The Data Station

Whenever data and models are shared, transformation ensues. Breaking down data silos unleashes value that makes companies more competitive. Pooling knowledge, such as when hospitals form coalitions, accelerates discovery. Entire disciplines change when researchers share benchmarks and models. However, three barriers prevent effective sharing: easy access to sensitive data, data discovery and integration, and data governance and compliance are all challenges with both technical and human components.

Challenges

Discovery and Integration

Data lakes ease data access by collecting unrestricted datasets in a central repository where they may be accessed and downloaded by analysts. However, large volumes of data mean analysts spend more time in finding (discovery) and combining (integration) datasets than in their analysis.

Access to Sensitive Data

Organizations are wary of sharing data because they fear information leakage [13]. Simple anonymization techniques do not suffice [22, 30]. These disincentives block data sharing and stymie innovation.

Data Governance and Compliance

Analysts routinely download datasets from databases to produce machine learning models, reports, and other derived data products. The consequence is a governance nightmare for those who want to control access to sensitive information, need to comply with regulations such as GDPR and CCPA, or want to ensure ethical use of data. To tackle these challenges, a radically new data architecture is needed to address both the technical and the human problem. Such an architecture must change how people access, and use data

Enter the Data Station

In the Data Station architecture, both data and derived data products—such as ML models, query results, and reports—are sealed and cannot be directly seen, accessed, or downloaded by anyone. The key idea is that instead of delivering data to users, users bring questions to data. For example, instead of downloading a dataset to train a ML model, a user may tell the Data Station what model they need and the Station identifies a suitable data + model combination, trains the model on the data, and makes the trained model available for inference. This inversion of compute and data mitigates many security risks of sharing sensitive data.

Centralizing data and computation permits fine-grained yet scalable data access: users see results of their tasks only after they have been given permission. In this model, data lifecycles and provenance are known, which permits straightforward implementation of data governance policies. For example, it is possible to prohibit the use of non-interpretable ML models; to control the attributes included in training data to avoid propagating biased and unfair models; and to limit the data used for deriving data products to avoid leaking sensitive data.

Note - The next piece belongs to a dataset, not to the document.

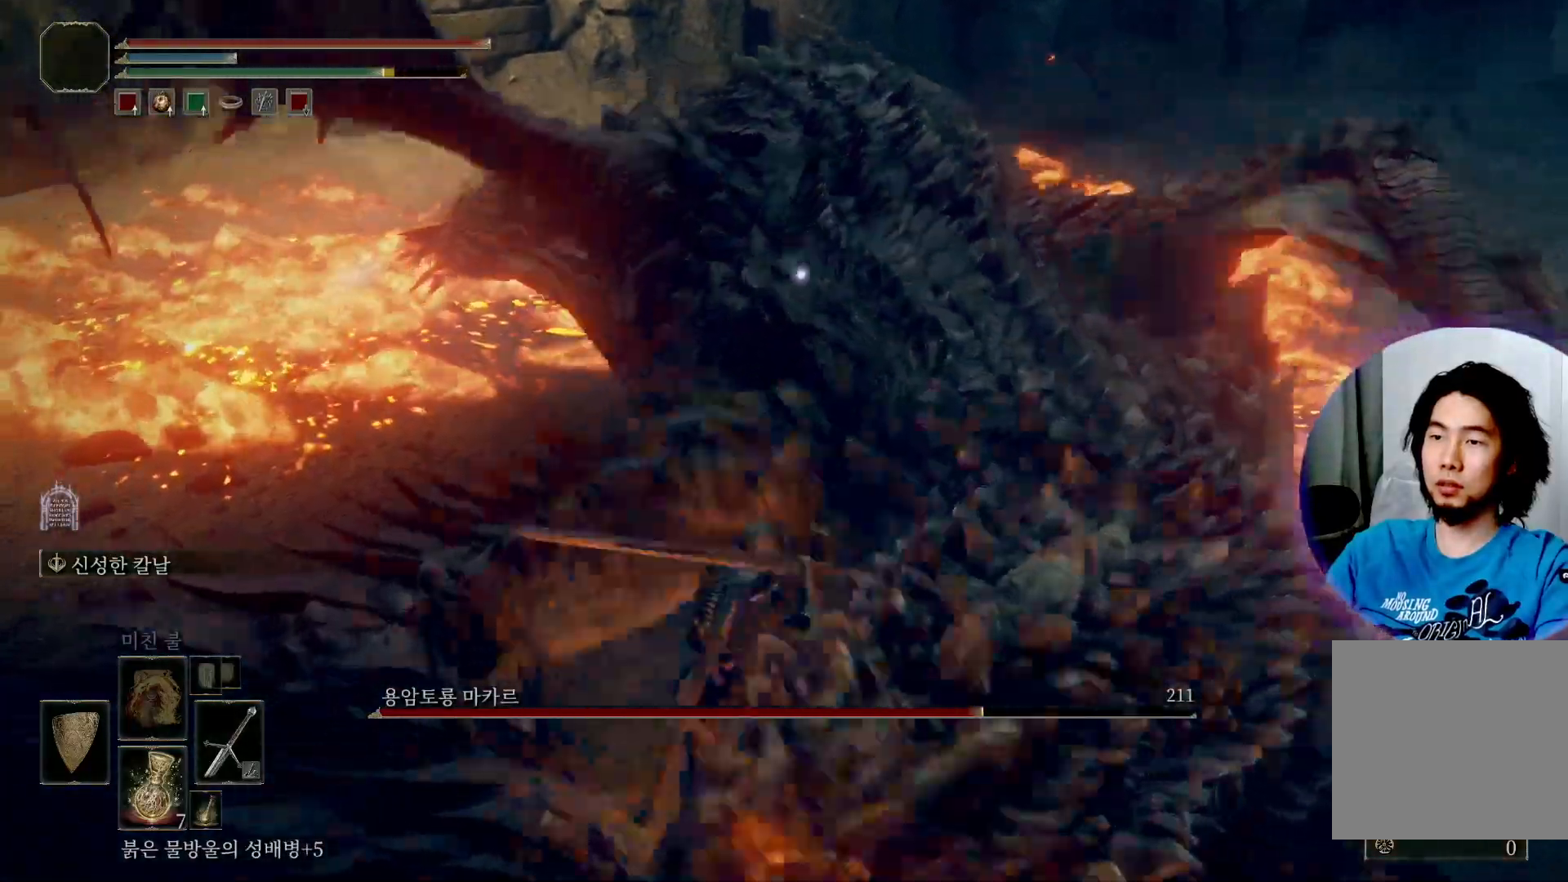
{"buttons": ["L2"], "left_stick": "down-right", "right_stick": "center"}
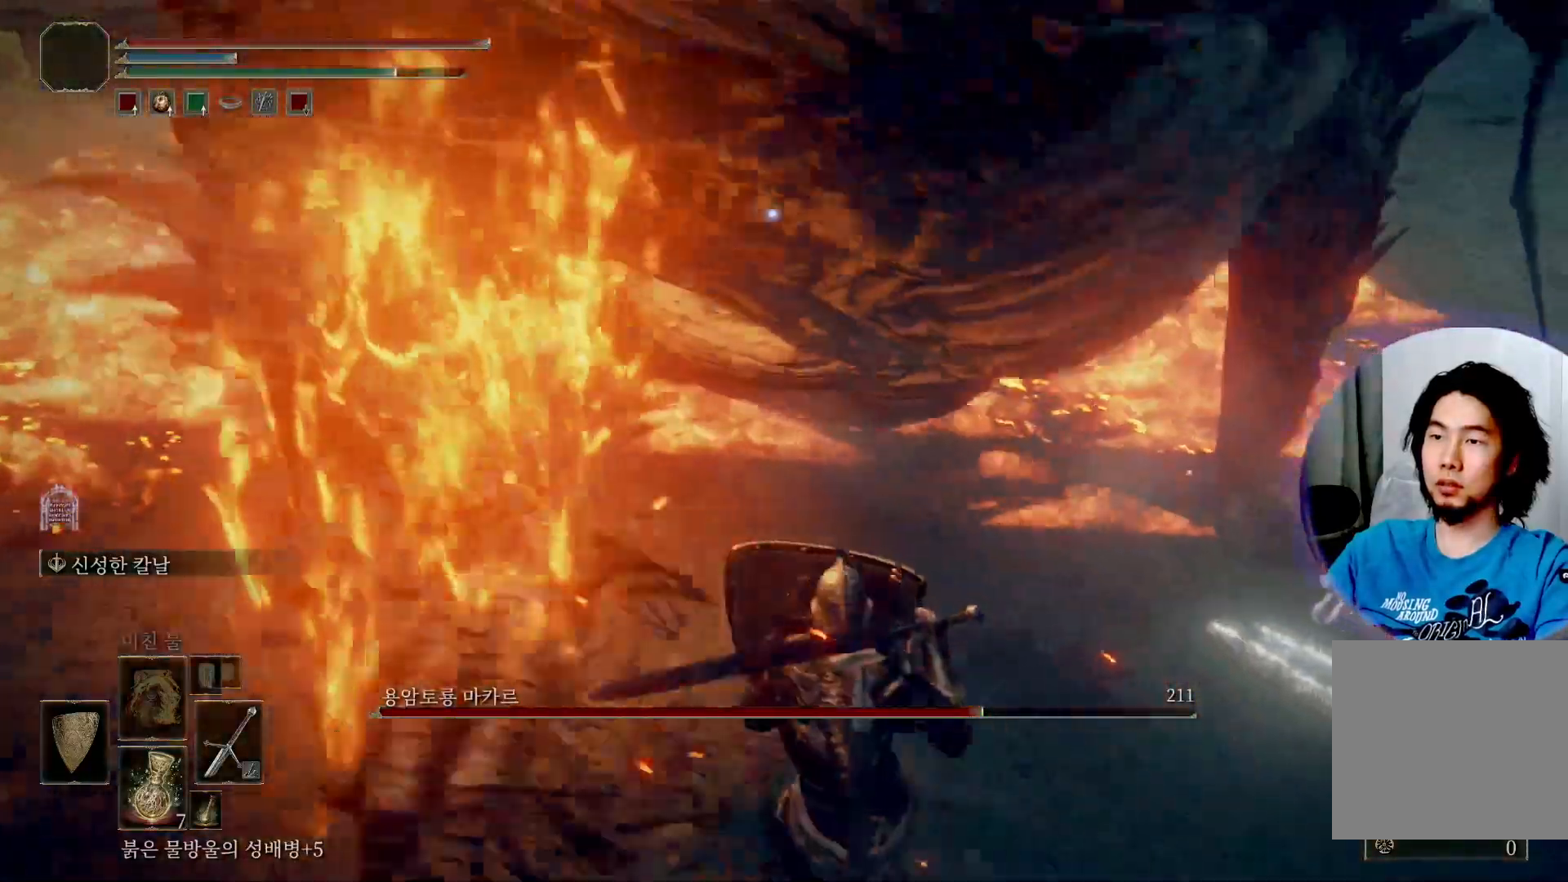
{"buttons": ["L2"], "left_stick": "right", "right_stick": "center", "events": [[217, "left_stick", "right"]]}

In general, it is possible to control what and how derived data products are produced and used.

Centralizing data and computation has another benefit: the Station sees all datasets, all models, and all compute requests. This information lays the foundation for the design of data markets. Data markets incentivize humans to share data and concentrate their effort where it matters most: assisting with discovery and integration tasks. Market forces can be used to recruit humans to clean datasets, to indicate how to join datasets, or to annotate datasets with tags and other documentation.